▸ **TASKS AND EXERCISES**
(1) According to the text on HMS Galatea, on what date was the ship sold for scrap?
(2) From the text on HMS Galatea, reproduce the passage between "- Installed power: 8,500" and "5 April 1905.", inclusive.
(3) Proceed with the text on HMS Galatea, starting right after its final sentence.

▸ **GIVEN TEXT**
══════════════════════════════

General characteristics
- Class & type: Orlando-class armoured cruiser
- Displacement: 5,535 long tons (5,624 t)
- Length: 300 ft (91.4 m) (p/p)
- Beam: 56 ft (17.1 m)
- Draught: 24 ft (7.3 m)
- Installed power: 8,500 ihp (6,300 kW); 4 × boilers;
- Propulsion: 2 shafts; 2 × Triple-expansion steam engines;
- Speed: 18 kn (33 km/h; 21 mph)
- Range: 8,000 nmi (15,000 km; 9,200 mi) at 10 knots (19 km/h; 12 mph)
- Complement: 484
- Armament: 2 × single BL 9.2-inch (234 mm) Mk V guns; 10 × single BL 6-inch (152 mm) guns; 6 × single QF 6-pounder (57 mm) Hotchkiss guns; 10 × single QF 3-pounder (47 mm) Hotchkiss guns; 6 × 18-inch (450 mm) torpedo tubes;
- Armour: Waterline belt: 10 in (254 mm); Deck: 2–3 in (51–76 mm); Conning tower: 12 in (305 mm); Bulkheads: 16 in (406 mm);

= HMS Galatea (1887) =

Cruiser of the Royal Navy

HMS Galatea was one of seven armoured cruisers built for the Royal Navy in the mid-1880s. She was sold for scrap on 5 April 1905.

==Design and description==
Galatea had a length between perpendiculars of 300 ft, a beam of 56 ft and a draught of 24 ft. Designed to displace 5040 LT, all of the Orlando-class ships proved to be overweight and displaced approximately 5535 LT. The ship was powered by a pair of three-cylinder triple-expansion steam engines, each driving one shaft, which were designed to produce a total of 8500 ihp and a maximum speed of 18 kn using steam provided by four boilers with forced draught. The ship carried a maximum of 900 LT of coal which was designed to give her a range of 8000 nmi at a speed of 10 kn. The ship's complement was 484 officers and ratings.

Galateas main armament consisted of two breech-loading (BL) 9.2 in Mk V guns, one gun fore and aft of the superstructure on pivot mounts. Her secondary armament was ten BL 6 in guns, five on each broadside. Protection against torpedo boats was provided by six quick-firing (QF) 6-pounder Hotchkiss guns and ten QF 3-pounder Hotchkiss guns, most of which were mounted on the main deck in broadside positions. The ship was also armed with six 18-inch (457 mm) torpedo tubes: four on the broadside above water and one each in the bow and stern below water.

The ship was protected by a waterline compound armour belt 10 in thick. It covered the middle 200 ft of the ship and was 5 ft 6 in high. Because the ship was overweight, the top of the armour belt was 2 ft below the waterline when she was fully loaded. The ends of the armour belt were closed off by transverse bulkheads 16 in. The lower deck was 2–3 in thick over the full length of the hull. The conning tower was protected by 12 in of armour.

══════════════════════════════

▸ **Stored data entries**
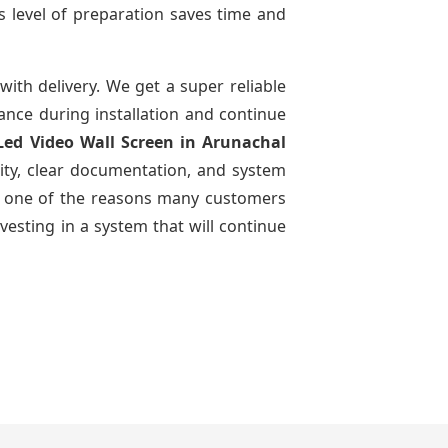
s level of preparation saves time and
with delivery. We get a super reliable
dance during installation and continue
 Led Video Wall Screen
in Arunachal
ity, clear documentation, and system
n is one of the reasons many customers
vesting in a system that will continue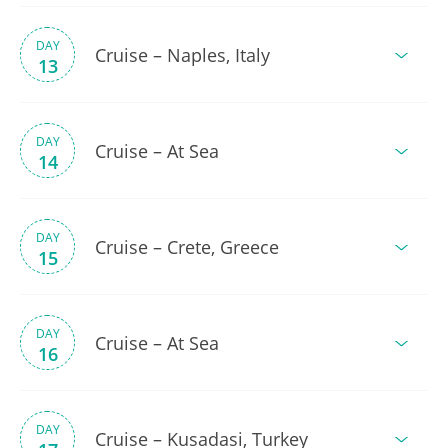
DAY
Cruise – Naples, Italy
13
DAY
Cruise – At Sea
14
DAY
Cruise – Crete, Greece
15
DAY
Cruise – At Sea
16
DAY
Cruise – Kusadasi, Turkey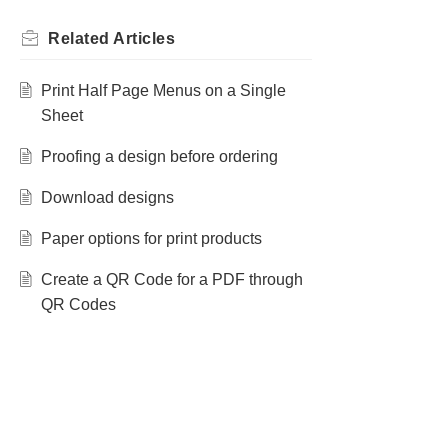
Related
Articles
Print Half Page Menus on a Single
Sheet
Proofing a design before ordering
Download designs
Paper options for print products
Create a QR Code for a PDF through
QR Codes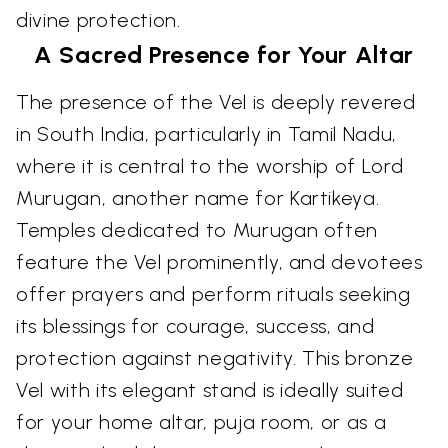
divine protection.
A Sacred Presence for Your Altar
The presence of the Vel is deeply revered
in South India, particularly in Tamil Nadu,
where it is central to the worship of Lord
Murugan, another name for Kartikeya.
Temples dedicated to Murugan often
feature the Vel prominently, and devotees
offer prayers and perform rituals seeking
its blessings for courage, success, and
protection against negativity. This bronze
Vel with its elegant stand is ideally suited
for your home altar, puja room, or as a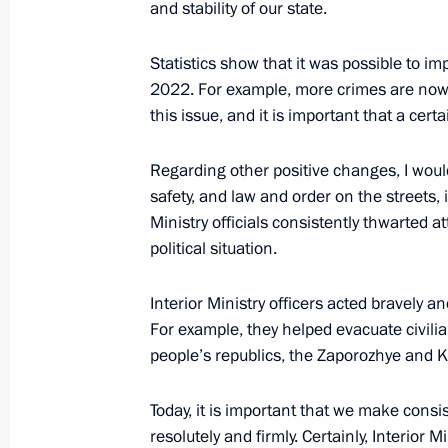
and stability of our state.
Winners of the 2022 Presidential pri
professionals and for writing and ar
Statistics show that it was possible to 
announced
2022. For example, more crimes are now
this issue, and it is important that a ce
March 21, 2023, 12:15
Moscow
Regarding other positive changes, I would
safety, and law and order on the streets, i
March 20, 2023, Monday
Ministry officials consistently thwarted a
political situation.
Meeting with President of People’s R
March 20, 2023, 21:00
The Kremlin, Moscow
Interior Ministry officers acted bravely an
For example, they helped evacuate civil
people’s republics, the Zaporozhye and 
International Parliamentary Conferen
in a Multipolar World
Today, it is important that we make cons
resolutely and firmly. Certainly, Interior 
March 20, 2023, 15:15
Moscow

══════════════════════════════

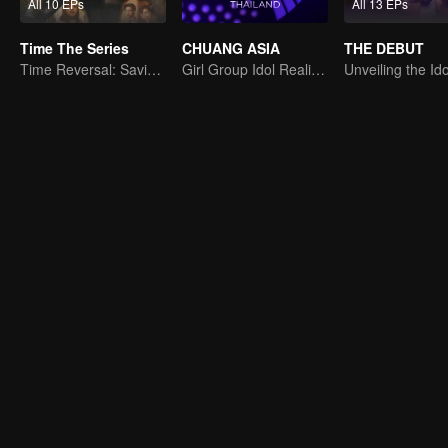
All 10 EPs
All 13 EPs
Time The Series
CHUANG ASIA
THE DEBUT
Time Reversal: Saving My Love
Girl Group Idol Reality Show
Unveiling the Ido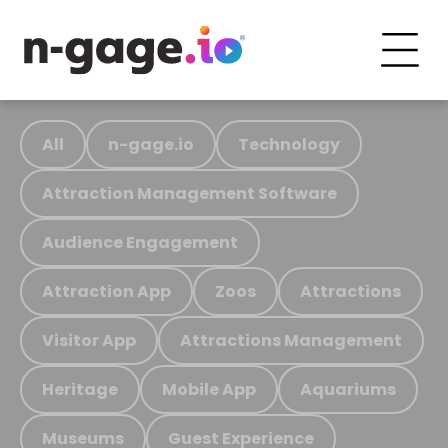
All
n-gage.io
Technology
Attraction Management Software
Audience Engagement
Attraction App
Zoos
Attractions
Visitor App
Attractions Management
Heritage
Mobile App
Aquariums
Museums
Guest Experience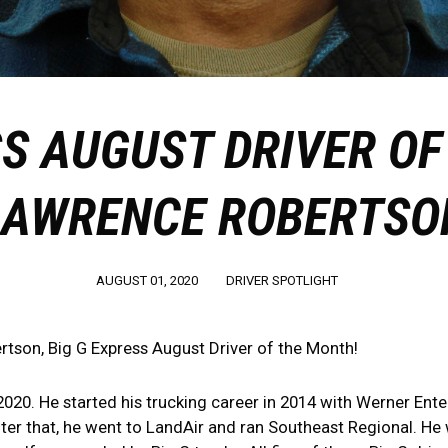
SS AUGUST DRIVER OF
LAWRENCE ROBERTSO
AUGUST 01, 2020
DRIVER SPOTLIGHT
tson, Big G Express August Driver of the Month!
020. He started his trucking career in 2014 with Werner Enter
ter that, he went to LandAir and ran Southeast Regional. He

══════════════════════════════

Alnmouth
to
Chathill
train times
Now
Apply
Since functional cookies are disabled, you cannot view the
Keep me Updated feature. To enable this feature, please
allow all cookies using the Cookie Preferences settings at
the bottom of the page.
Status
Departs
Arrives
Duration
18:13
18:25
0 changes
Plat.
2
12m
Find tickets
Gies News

══════════════════════════════

▸ **RESULTS OF THE TASKS**
(1) 5 April 1905

(2)
- Installed power: 8,500 ihp (6,300 kW); 4 × boilers;
- Propulsion: 2 shafts; 2 × Triple-expansion steam engines;
- Speed: 18 kn (33 km/h; 21 mph)
- Range: 8,000 nmi (15,000 km; 9,200 mi) at 10 knots (19 km/h; 12 mph)
- Complement: 484
- Armament: 2 × single BL 9.2-inch (234 mm) Mk V guns; 10 × single BL 6-inch (152 mm) guns; 6 × single QF 6-pounder (57 mm) Hotchkiss guns; 10 × single QF 3-pounder (47 mm) Hotchkiss guns; 6 × 18-inch (450 mm) torpedo tubes;
- Armour: Waterline belt: 10 in (254 mm); Deck: 2–3 in (51–76 mm); Conning tower: 12 in (305 mm); Bulkheads: 16 in (406 mm);

= HMS Galatea (1887) =

Cruiser of the Royal Navy

HMS Galatea was one of seven armoured cruisers built for the Royal Navy in the mid-1880s. She was sold for scrap on 5 April 1905.

(3)
==Construction and service==
Galatea, named for the eponymous figure from Greek legend, was laid down on 21 April 1885 by Robert Napier and Sons at their shipyard in Govan, Glasgow. The ship was launched on 10 March 1887, and completed in March 1889.

She held a continuous commission as coast guard ship at Humber district based at Hull from 3 May 1893 until February 1903. On 12 May 1894, a six-pounder blank round exploded when Galatea was saluting ships of the German fleet at Firth of Forth. One of the ship's crew was killed and another badly injured, having to have an arm amputated. On the night of 10/11 February 1898, Galatea was at anchor on the Humber when the steamer Marbella, carrying a cargo of racehorses, collided with the cruiser. The steamer sank within ten minutes, but Marbellas crew and the single passenger safely evacuated to Galatea before the steamer sank, although all the racehorses were lost. Captain Charles Henry Cross was appointed in command in September 1898, and was briefly succeeded by Captain Richard William White in March–April 1900, during which she escorted the royal yacht Victoria and Albert with Queen Victoria on a visit to Ireland. From April that year Captain Robert Dalrymple Barwick Bruce was in command. She was under the command of Captain Robert Stevenson Dalton Cuming from February 1902 until February 1903, during which she took part in the fleet review held at Spithead on 16 August 1902 for the coronation of King Edward VII, and visited Copenhagen the following month. Captain Cuming paid her off at Chatham on 10 February 1903, when she was placed in the D Division of the Dockyard Reserve.